**** GIVEN INFORMATION

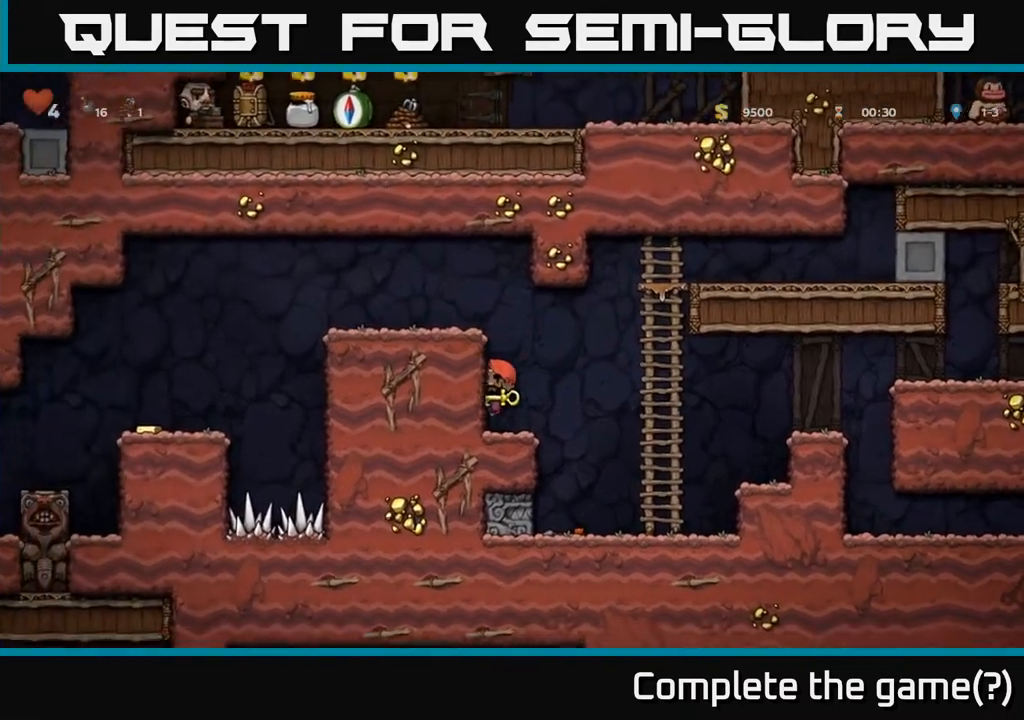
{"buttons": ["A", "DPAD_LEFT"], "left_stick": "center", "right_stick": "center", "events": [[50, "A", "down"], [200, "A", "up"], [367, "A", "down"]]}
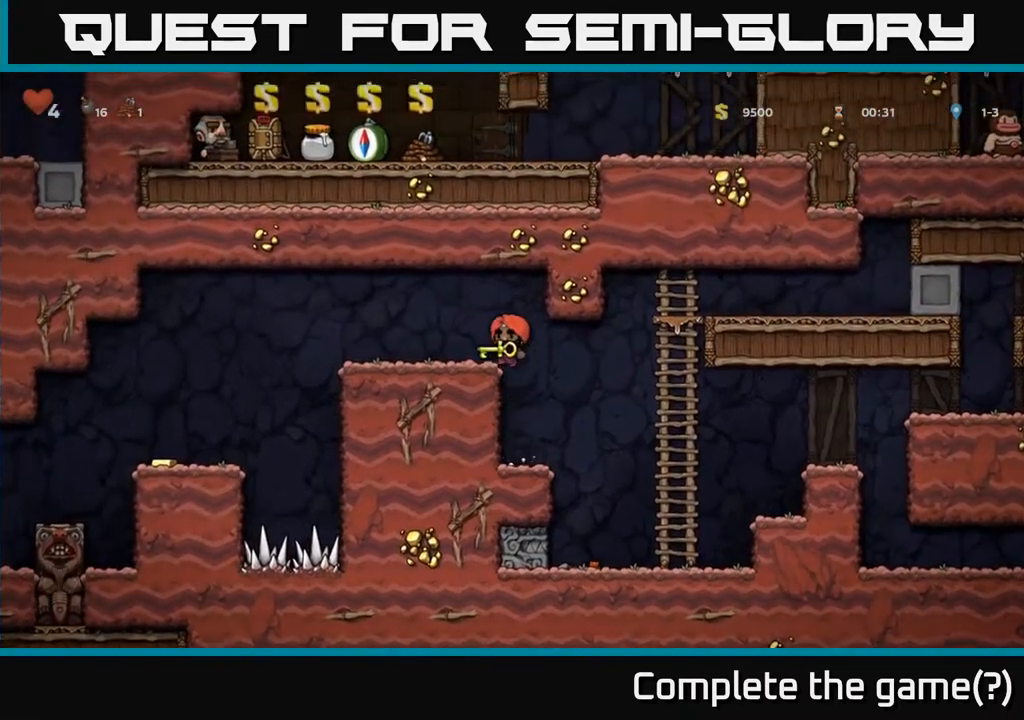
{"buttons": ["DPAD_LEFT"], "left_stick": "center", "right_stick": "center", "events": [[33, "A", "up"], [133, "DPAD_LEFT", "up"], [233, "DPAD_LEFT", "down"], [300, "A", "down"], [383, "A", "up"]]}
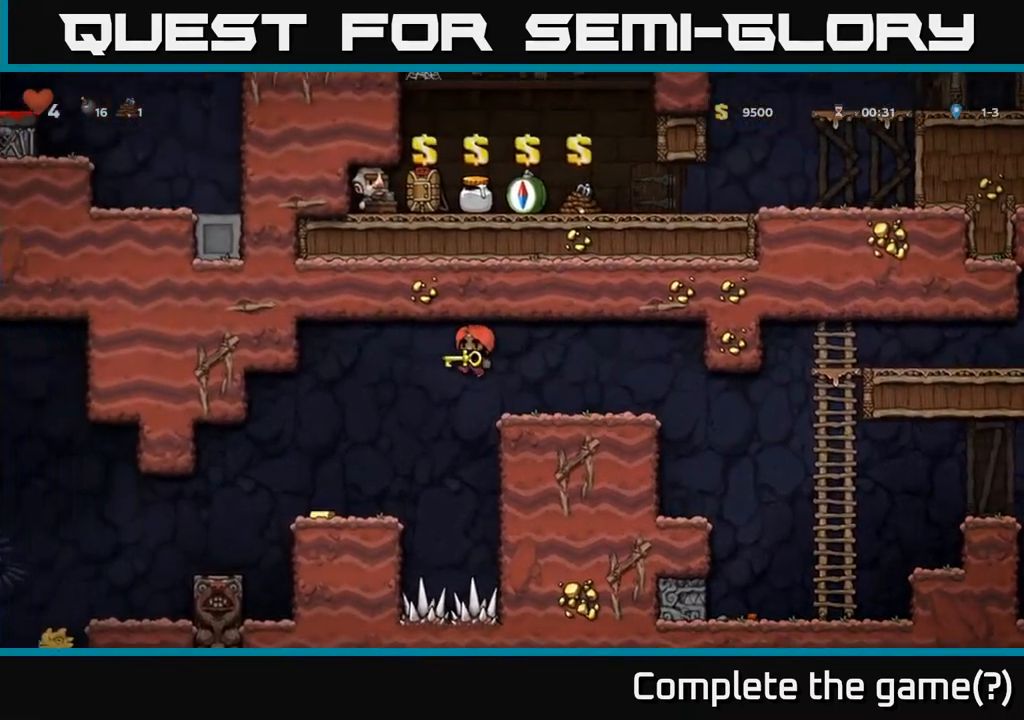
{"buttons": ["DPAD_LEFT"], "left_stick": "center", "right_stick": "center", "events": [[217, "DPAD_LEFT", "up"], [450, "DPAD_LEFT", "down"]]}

********

### ABOUT THIS TASK
Restate the data word for word without pictures.

### RESPONSE AREA
{"buttons": ["A", "DPAD_LEFT"], "left_stick": "center", "right_stick": "center", "events": [[50, "A", "down"], [200, "A", "up"], [367, "A", "down"]]}
{"buttons": ["DPAD_LEFT"], "left_stick": "center", "right_stick": "center", "events": [[33, "A", "up"], [133, "DPAD_LEFT", "up"], [233, "DPAD_LEFT", "down"], [300, "A", "down"], [383, "A", "up"]]}
{"buttons": ["DPAD_LEFT"], "left_stick": "center", "right_stick": "center", "events": [[217, "DPAD_LEFT", "up"], [450, "DPAD_LEFT", "down"]]}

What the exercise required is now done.